[Source texts of formatted documents]
--- --- ---

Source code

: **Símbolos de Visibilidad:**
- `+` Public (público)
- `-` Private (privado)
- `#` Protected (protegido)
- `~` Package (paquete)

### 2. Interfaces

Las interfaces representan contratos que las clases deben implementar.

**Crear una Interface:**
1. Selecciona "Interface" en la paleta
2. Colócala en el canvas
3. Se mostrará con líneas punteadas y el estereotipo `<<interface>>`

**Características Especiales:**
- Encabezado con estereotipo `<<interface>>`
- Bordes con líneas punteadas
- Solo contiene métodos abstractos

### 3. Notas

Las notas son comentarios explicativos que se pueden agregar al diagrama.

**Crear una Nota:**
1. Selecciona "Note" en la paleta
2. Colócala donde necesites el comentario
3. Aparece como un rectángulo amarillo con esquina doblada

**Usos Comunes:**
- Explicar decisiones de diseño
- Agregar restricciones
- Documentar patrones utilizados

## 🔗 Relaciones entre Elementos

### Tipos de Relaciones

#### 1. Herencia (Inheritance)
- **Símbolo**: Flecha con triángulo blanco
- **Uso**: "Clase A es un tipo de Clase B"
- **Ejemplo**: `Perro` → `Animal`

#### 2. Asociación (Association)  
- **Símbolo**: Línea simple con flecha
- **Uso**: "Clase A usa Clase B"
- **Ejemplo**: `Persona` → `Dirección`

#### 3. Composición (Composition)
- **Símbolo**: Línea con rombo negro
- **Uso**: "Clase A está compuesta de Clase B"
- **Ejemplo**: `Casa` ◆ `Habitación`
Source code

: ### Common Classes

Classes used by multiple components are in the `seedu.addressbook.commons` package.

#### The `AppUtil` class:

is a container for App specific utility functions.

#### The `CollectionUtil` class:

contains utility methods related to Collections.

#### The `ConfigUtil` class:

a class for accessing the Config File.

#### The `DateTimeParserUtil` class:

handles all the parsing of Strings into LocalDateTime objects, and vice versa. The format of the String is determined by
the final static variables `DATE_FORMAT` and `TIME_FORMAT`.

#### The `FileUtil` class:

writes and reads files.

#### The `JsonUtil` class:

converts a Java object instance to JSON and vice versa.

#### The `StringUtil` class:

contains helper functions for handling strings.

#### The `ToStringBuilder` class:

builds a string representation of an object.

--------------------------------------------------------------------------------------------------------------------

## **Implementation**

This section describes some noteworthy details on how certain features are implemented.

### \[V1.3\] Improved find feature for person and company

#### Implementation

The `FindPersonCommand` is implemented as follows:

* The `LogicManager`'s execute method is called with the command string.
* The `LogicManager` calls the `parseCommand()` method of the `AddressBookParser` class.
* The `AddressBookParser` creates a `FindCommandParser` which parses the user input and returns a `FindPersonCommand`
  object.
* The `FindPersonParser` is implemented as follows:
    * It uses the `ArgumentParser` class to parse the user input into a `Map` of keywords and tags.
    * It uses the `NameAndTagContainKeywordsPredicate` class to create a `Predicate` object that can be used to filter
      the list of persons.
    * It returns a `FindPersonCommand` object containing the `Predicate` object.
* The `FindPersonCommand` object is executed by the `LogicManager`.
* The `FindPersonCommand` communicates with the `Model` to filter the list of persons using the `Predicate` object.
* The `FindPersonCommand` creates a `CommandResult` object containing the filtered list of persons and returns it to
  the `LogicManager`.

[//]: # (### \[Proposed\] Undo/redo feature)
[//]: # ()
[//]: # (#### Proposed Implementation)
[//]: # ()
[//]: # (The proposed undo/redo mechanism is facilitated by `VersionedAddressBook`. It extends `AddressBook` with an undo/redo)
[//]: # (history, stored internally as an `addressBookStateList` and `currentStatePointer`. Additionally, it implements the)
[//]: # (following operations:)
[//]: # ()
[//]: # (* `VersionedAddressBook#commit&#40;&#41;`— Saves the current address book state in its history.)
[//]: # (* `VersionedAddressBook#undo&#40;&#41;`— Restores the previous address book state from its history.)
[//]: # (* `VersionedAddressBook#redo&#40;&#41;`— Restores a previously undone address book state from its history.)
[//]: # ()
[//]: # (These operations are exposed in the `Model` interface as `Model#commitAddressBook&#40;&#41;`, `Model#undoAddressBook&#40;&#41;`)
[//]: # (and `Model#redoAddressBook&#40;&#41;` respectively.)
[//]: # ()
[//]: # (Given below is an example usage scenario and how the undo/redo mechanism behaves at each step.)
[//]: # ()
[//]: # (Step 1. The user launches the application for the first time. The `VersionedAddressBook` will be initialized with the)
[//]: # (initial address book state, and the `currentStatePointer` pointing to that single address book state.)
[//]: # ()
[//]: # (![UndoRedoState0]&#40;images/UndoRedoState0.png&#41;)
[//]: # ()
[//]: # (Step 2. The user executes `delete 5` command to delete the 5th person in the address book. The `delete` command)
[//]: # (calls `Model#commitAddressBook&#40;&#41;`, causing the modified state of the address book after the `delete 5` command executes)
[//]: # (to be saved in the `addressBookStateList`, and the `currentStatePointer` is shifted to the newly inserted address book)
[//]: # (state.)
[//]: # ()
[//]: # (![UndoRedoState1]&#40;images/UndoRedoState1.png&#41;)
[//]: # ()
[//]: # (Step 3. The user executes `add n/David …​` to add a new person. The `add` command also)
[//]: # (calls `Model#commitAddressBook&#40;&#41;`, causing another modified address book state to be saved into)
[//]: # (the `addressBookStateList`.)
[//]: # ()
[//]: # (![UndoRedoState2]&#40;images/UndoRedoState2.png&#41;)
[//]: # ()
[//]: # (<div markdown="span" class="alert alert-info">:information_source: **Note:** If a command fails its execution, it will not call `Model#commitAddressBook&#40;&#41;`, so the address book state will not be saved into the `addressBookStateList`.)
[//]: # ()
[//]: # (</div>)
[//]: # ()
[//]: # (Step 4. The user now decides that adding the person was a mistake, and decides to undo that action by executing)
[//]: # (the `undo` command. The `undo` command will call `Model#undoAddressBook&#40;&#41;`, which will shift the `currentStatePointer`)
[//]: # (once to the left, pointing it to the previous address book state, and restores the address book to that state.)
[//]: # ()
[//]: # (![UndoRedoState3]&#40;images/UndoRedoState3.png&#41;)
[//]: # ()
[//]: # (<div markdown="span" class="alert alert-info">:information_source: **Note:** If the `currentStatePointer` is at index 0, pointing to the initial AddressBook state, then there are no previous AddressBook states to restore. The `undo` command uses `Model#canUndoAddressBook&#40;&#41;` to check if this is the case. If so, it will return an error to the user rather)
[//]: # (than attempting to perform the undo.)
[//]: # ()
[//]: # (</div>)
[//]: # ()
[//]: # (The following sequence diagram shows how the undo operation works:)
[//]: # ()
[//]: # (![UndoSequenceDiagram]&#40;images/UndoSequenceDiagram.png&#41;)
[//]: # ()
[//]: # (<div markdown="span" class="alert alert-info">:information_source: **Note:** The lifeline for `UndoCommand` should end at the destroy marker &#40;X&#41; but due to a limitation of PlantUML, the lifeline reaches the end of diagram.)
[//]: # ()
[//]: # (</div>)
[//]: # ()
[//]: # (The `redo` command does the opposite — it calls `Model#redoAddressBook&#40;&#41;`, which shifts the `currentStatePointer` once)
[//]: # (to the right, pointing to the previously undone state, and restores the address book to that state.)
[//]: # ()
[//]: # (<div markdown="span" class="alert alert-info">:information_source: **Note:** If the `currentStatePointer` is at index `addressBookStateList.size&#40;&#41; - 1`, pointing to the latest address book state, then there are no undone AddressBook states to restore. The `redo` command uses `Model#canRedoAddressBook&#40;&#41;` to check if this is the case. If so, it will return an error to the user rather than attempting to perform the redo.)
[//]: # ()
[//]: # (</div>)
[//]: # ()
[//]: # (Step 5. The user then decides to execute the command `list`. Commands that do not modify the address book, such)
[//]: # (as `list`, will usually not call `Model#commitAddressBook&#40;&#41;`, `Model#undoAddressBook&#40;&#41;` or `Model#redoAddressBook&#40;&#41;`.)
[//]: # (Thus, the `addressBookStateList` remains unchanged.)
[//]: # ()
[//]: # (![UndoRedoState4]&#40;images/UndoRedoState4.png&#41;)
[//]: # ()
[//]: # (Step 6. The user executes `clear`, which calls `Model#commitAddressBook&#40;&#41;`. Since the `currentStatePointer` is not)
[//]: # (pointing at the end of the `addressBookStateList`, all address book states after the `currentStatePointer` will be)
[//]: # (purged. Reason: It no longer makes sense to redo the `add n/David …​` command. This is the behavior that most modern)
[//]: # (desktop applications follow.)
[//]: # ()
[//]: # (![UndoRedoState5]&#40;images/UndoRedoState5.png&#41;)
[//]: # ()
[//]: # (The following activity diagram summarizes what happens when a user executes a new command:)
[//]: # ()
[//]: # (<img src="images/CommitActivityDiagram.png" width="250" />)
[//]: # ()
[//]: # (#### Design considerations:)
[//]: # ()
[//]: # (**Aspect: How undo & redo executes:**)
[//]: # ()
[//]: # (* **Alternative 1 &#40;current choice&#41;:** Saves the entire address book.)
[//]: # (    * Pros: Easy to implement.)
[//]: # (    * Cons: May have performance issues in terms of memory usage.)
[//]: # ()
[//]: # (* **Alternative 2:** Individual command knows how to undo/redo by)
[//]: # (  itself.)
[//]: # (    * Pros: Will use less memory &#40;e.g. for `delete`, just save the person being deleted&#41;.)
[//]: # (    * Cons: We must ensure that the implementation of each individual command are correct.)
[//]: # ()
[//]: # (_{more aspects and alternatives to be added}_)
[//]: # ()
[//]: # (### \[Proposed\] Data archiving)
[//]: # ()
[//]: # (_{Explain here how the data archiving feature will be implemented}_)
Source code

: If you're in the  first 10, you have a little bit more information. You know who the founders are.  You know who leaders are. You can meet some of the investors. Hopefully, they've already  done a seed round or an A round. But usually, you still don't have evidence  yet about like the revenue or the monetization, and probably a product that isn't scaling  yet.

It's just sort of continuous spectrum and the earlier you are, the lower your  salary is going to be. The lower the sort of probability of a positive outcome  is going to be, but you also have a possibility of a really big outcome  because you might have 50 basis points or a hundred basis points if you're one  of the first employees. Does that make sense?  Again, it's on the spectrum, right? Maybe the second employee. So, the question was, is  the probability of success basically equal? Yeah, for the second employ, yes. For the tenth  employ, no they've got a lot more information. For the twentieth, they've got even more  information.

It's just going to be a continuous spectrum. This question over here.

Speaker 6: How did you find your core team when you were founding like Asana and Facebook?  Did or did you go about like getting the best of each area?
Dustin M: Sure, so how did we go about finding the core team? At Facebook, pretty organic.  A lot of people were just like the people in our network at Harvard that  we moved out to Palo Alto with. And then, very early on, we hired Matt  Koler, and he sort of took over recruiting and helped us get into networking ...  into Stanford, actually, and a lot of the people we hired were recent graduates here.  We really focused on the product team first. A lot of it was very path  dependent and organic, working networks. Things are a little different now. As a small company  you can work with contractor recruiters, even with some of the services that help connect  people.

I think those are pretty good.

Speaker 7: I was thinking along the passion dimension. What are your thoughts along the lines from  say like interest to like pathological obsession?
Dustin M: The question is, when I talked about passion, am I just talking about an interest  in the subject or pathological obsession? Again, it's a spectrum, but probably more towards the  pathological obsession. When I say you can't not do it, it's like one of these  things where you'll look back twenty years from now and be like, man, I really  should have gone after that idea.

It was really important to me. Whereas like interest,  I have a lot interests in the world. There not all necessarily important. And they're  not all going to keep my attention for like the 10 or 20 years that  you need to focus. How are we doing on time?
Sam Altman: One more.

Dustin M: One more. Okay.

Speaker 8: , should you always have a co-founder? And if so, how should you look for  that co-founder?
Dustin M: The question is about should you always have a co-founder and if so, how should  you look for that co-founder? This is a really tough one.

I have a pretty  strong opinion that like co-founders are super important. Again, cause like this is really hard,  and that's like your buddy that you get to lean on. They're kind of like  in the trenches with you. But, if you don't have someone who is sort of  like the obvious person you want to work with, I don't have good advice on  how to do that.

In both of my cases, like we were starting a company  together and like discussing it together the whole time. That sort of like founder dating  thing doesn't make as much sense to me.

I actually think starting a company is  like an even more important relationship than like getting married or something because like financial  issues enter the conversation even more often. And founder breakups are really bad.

--- --- ---

▶ **PROBLEM STATEMENT**: Reproduce the records verbatim, starting at the very beginning and ending at the line that contains "3. Aparece como", with both of those lines included.

▶ **TASK RESULT**:
Source code

: **Símbolos de Visibilidad:**
- `+` Public (público)
- `-` Private (privado)
- `#` Protected (protegido)
- `~` Package (paquete)

### 2. Interfaces

Las interfaces representan contratos que las clases deben implementar.

**Crear una Interface:**
1. Selecciona "Interface" en la paleta
2. Colócala en el canvas
3. Se mostrará con líneas punteadas y el estereotipo `<<interface>>`

**Características Especiales:**
- Encabezado con estereotipo `<<interface>>`
- Bordes con líneas punteadas
- Solo contiene métodos abstractos

### 3. Notas

Las notas son comentarios explicativos que se pueden agregar al diagrama.

**Crear una Nota:**
1. Selecciona "Note" en la paleta
2. Colócala donde necesites el comentario
3. Aparece como un rectángulo amarillo con esquina doblada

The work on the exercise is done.